VATICAN CITY (AP) — Pope Francis is denouncing the resistance he's encountering in reforming the Vatican bureaucracy. Francis says some of that resistance is inspired by the devil and that prelates who work for him must undergo a process of "permanent purification" to serve him and the Catholic Church better. For the third year in a row, Francis has taken the Vatican bureaucracy to task in his annual Christmas greeting.

WASHINGTON (AP) — Don't cut that umbilical cord too soon. New recommendations from the American College of Obstetricians and Gynecologists suggest that waiting "at least 30 seconds to 60 seconds after birth" to cut the umbilical cord could benefit most healthy newborns by delivering them a surge of oxygen-rich blood. It's common in the U.S. for doctors to cut the cord almost immediately, within 15 to 20 seconds of birth, unless the baby is premature.

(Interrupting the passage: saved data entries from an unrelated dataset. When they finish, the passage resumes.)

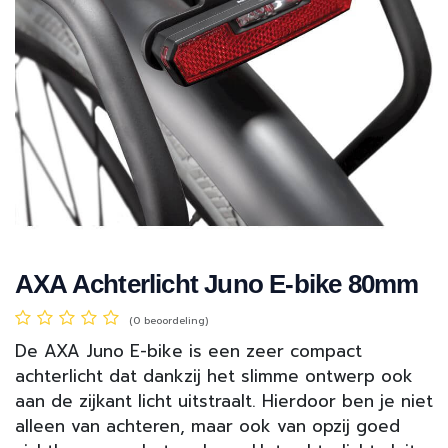
AXA Achterlicht Juno E-bike 80mm
(0 beoordeling)
De AXA Juno E-bike is een zeer compact
achterlicht dat dankzij het slimme ontwerp ook
aan de zijkant licht uitstraalt. Hierdoor ben je niet
alleen van achteren, maar ook van opzij goed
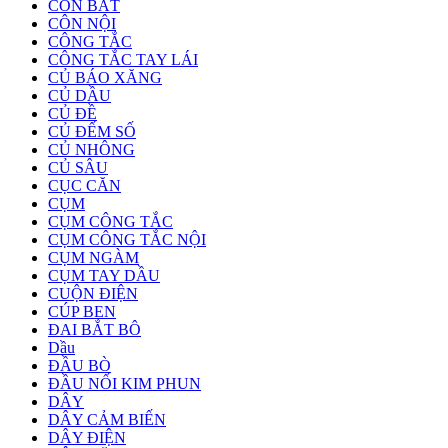
CỒN BÁT
CÔN NỘI
CÔNG TẮC
CÔNG TẮC TAY LÁI
CỦ BÁO XĂNG
CỦ DẦU
CỦ ĐỀ
CỦ ĐẾM SỐ
CỦ NHÔNG
CỦ SÂU
CỤC CĂN
CỤM
CỤM CÔNG TẮC
CỤM CÔNG TẮC NỘI
CỤM NGÀM
CỤM TAY DẦU
CUỘN ĐIỆN
CÚP BEN
ĐAI BẮT BÔ
Dầu
ĐẦU BÒ
ĐẦU NỐI KIM PHUN
DÂY
DÂY CẢM BIẾN
DÂY ĐIỆN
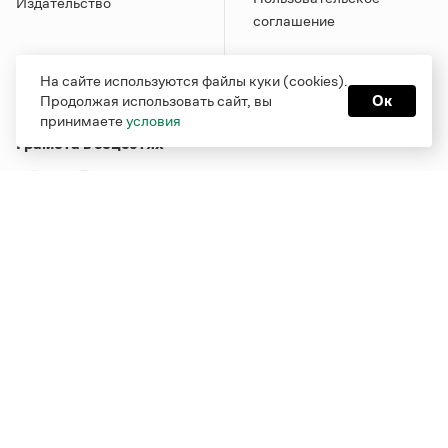
Издательство
соглашение
На сайте используются файлы куки (cookies).
Продолжая использовать сайт, вы
Ок
принимаете
условия
Грамота в соцсетях
Функционирует при финансовой поддержке Министерства
цифрового развития, связи и массовых коммуникаций
Российской Федерации
Перейти на старую версию
Грамоты
© Грамота.ru, 2000 – 2026
Свидетельство о регистрации СМИ: ЭЛ № ФС 77 - 84700,
выдано 10.02.2023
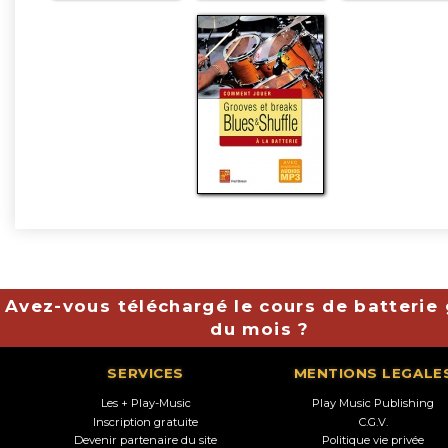
Avez-vous téléchargé le cours de batterie 
du mois ?
SERVICES
MENTIONS LEGALE
Les + Play-Music
Play Music Publishing
Inscription gratuite
C.G.V.
Devenir partenaire du site
Politique vie privée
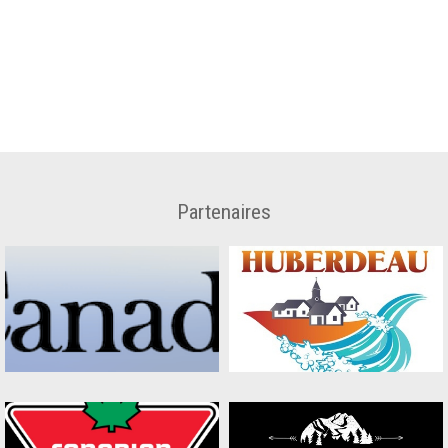
Partenaires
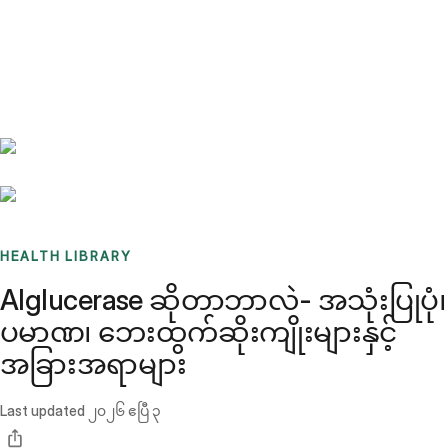
Benchmarks
Stories
FAQ
Sign up / Log in
HEALTH LIBRARY
Alglucerase ဆိုတာဘာလဲ- အသုံးပြုပုံ၊
ပမာဏ၊ ဘေးထွက်ဆိုးကျိုးများနှင့်
အခြားအရာများ
Last updated
၂၀၂၆ ဧပြီ ၃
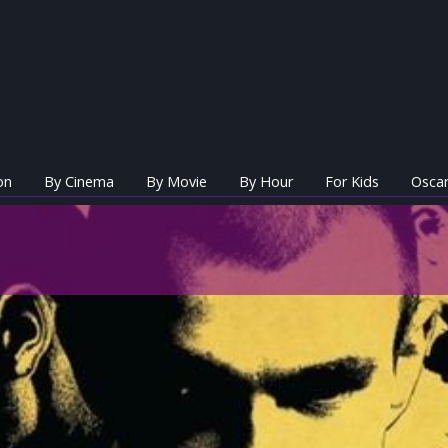
on
By Cinema
By Movie
By Hour
For Kids
Oscar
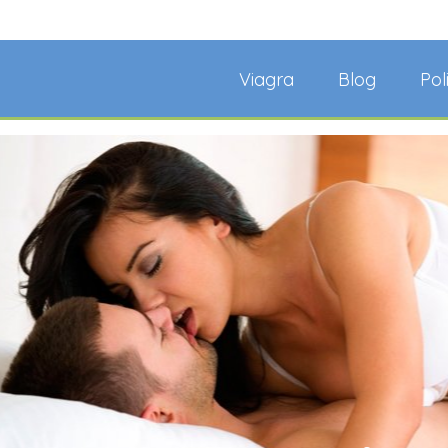
Viagra
Blog
Pol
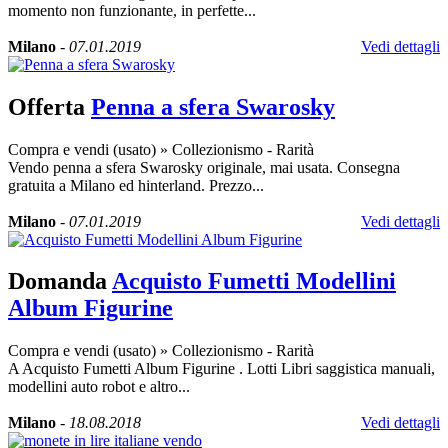
momento non funzionante, in perfette...
Milano
-
07.01.2019
Vedi dettagli
Offerta
Penna a sfera Swarosky
Compra e vendi (usato)
»
Collezionismo - Rarità
Vendo penna a sfera Swarosky originale, mai usata. Consegna
gratuita a Milano ed hinterland. Prezzo...
Milano
-
07.01.2019
Vedi dettagli
Domanda
Acquisto Fumetti Modellini
Album Figurine
Compra e vendi (usato)
»
Collezionismo - Rarità
A Acquisto Fumetti Album Figurine . Lotti Libri saggistica manuali,
modellini auto robot e altro...
Milano
-
18.08.2018
Vedi dettagli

COPENHAGEN, Denmark (AP) — A Swedish man claims that he's the first person in the world to have reached the South Pole in a wheelchair. Aron Anderson says he accomplished the feat yesterday after a 21-day journey in a wheelchair on skis. Anderson tells Swedish public radio that temperatures averaged -22 Fahrenheit during his 400-mile trek. Anderson, who's been in a wheelchair since getting cancer in the lower back at age 7, says the expedition raised $538,000 to fight cancer.